In Pittsburgh's Lawrenceville neighborhood, Lola House is a new single-family home on a once vacant, in-fill urban lot. The house reflects the industrial and working-class evolution of the neighborhood.
The house interior combines the best of a loft-like industrial space with the comforts of a single-family home. The home is centered upon nature’s golden-ratio proportioned, two-story living space.
The house culminates with a rooftop deck with sweeping views over the neighborhood to downtown.
Lola House is a modern interpretation of the typical Lawrenceville home with simple, straightforward massing built onto the unique hillside, a feature that allows to a break from the row house typology of the street.

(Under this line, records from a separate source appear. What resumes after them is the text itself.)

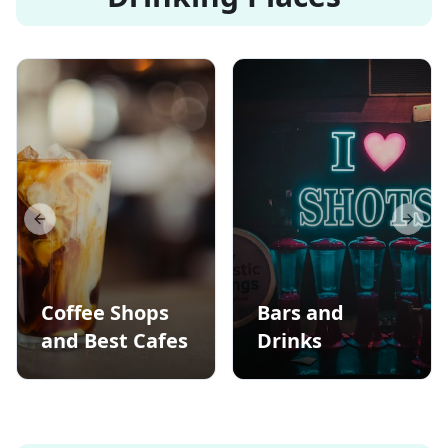
Previous slide
Next s
Coffee Shops
Bars and
and Best Cafes
Drinks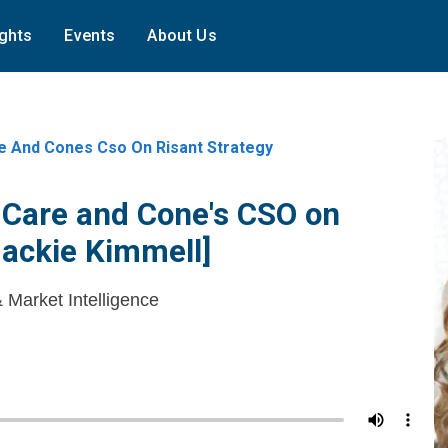
ights
Events
About Us
e And Cones Cso On Risant Strategy
 Care and Cone's CSO on
Jackie Kimmell]
& Market Intelligence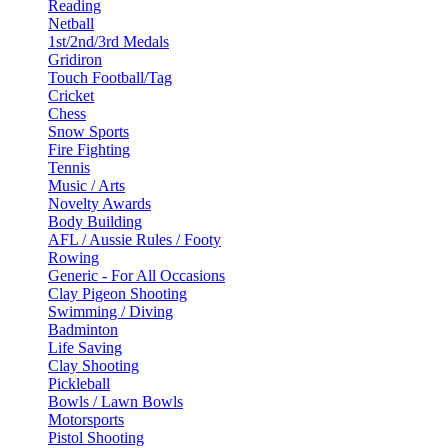
Reading
Netball
1st/2nd/3rd Medals
Gridiron
Touch Football/Tag
Cricket
Chess
Snow Sports
Fire Fighting
Tennis
Music / Arts
Novelty Awards
Body Building
AFL / Aussie Rules / Footy
Rowing
Generic - For All Occasions
Clay Pigeon Shooting
Swimming / Diving
Badminton
Life Saving
Clay Shooting
Pickleball
Bowls / Lawn Bowls
Motorsports
Pistol Shooting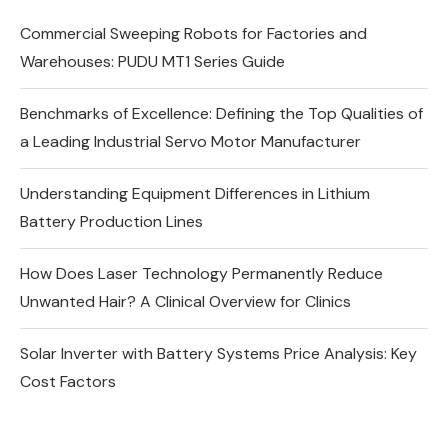
Commercial Sweeping Robots for Factories and
Warehouses: PUDU MT1 Series Guide
Benchmarks of Excellence: Defining the Top Qualities of
a Leading Industrial Servo Motor Manufacturer
Understanding Equipment Differences in Lithium
Battery Production Lines
How Does Laser Technology Permanently Reduce
Unwanted Hair? A Clinical Overview for Clinics
Solar Inverter with Battery Systems Price Analysis: Key
Cost Factors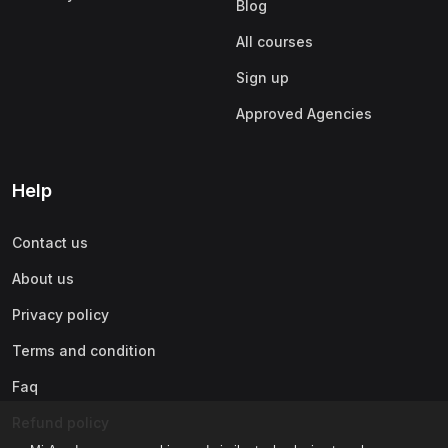
Blog
All courses
Sign up
Approved Agencies
Help
Contact us
About us
Privacy policy
Terms and condition
Faq
Refund policy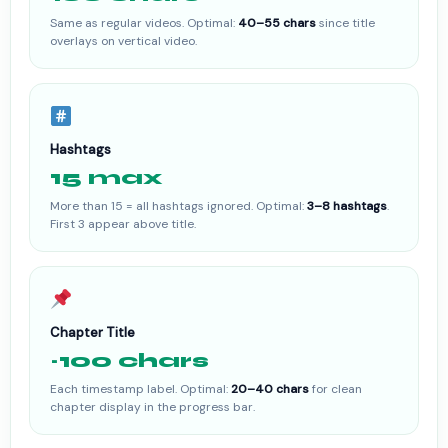
Same as regular videos. Optimal:
40–55 chars
since title
overlays on vertical video.
Hashtags
15 max
More than 15 = all hashtags ignored. Optimal:
3–8 hashtags
.
First 3 appear above title.
Chapter Title
~100 chars
Each timestamp label. Optimal:
20–40 chars
for clean
chapter display in the progress bar.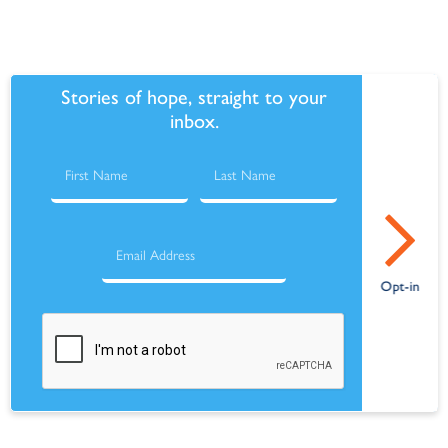
Stories of hope, straight to your
inbox.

The structure features exterior materials that directly illustrate the dichotomy between Lawrenceville’s industrial heritage and Lola House’s residential nature. Here, corrugated metal siding is balanced with the warmth and softness of cedar siding, which was selected to emphasize the vertical circulation of the home. Red accents of cement board and steel bring a modern touch to the building’s exterior.
This living/dining room space is the center of family life as it is contiguous with the open kitchen and second floor bedrooms.
The two-story space opens out to a semi-private patio through a large overhead glass garage door opening that emphasizes an indoor/outdoor living space.
Sustainable design elements include recycled/salvaged items such as the red steel entry stair and mahogany front door. Each of these features is rebuilt from reclaimed items from other structures.